● TASK OBJECTIVE: The required output is the lines below from the line containing "- ✅ Free tier restricted" to the line containing "### **Agent #78: Revolutionary", inclusive, retyped exactly. No other lines belong in it.

(Dataset excerpts)
--*--
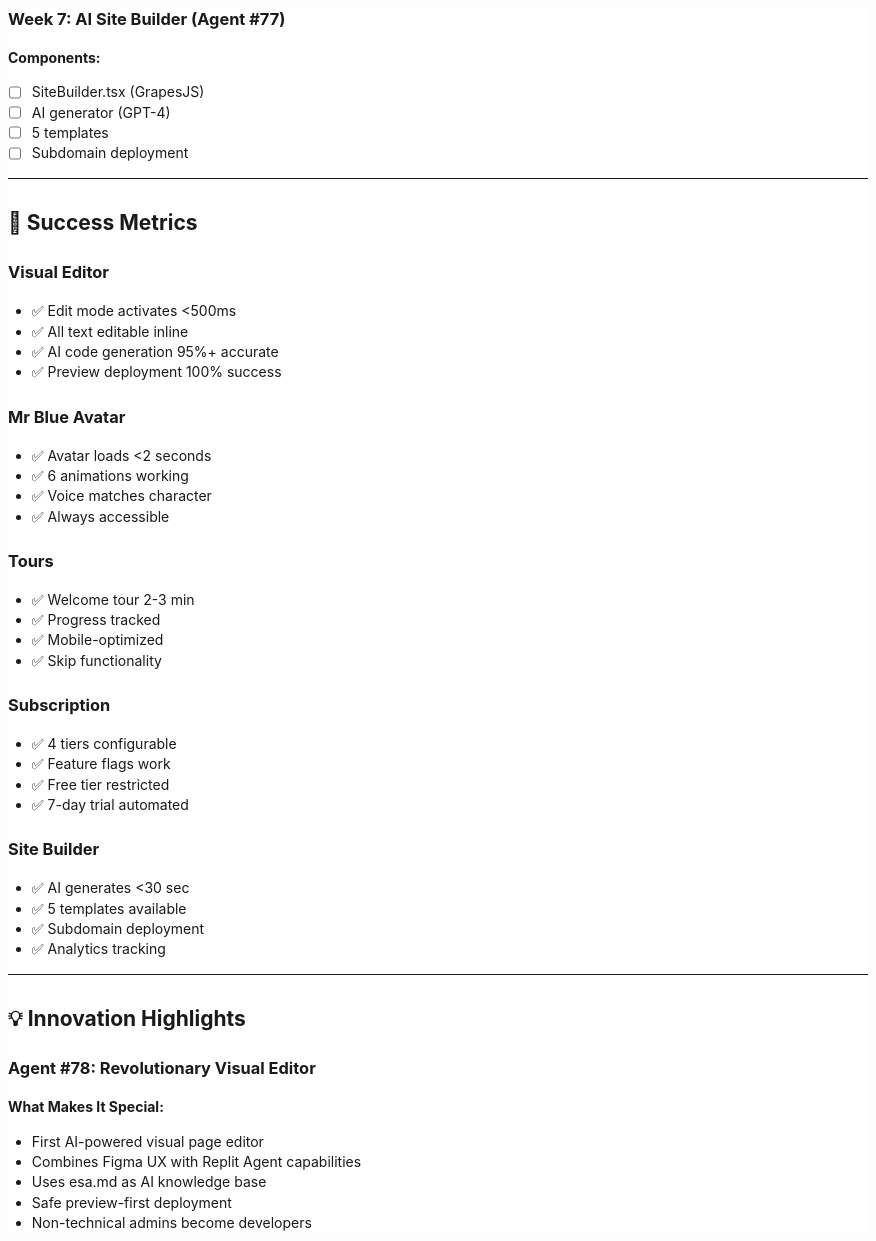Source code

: ### **Week 7: AI Site Builder (Agent #77)**

**Components:**
- [ ] SiteBuilder.tsx (GrapesJS)
- [ ] AI generator (GPT-4)
- [ ] 5 templates
- [ ] Subdomain deployment

---

## 🎯 Success Metrics

### **Visual Editor**
- ✅ Edit mode activates <500ms
- ✅ All text editable inline
- ✅ AI code generation 95%+ accurate
- ✅ Preview deployment 100% success

### **Mr Blue Avatar**
- ✅ Avatar loads <2 seconds
- ✅ 6 animations working
- ✅ Voice matches character
- ✅ Always accessible

### **Tours**
- ✅ Welcome tour 2-3 min
- ✅ Progress tracked
- ✅ Mobile-optimized
- ✅ Skip functionality

### **Subscription**
- ✅ 4 tiers configurable
- ✅ Feature flags work
- ✅ Free tier restricted
- ✅ 7-day trial automated

### **Site Builder**
- ✅ AI generates <30 sec
- ✅ 5 templates available
- ✅ Subdomain deployment
- ✅ Analytics tracking

---

## 💡 Innovation Highlights

### **Agent #78: Revolutionary Visual Editor**

**What Makes It Special:**
- First AI-powered visual page editor
- Combines Figma UX with Replit Agent capabilities
- Uses esa.md as AI knowledge base
- Safe preview-first deployment
- Non-technical admins become developers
--*--
● EXPECTED OUTPUT:
- ✅ Free tier restricted
- ✅ 7-day trial automated

### **Site Builder**
- ✅ AI generates <30 sec
- ✅ 5 templates available
- ✅ Subdomain deployment
- ✅ Analytics tracking

---

## 💡 Innovation Highlights

### **Agent #78: Revolutionary Visual Editor**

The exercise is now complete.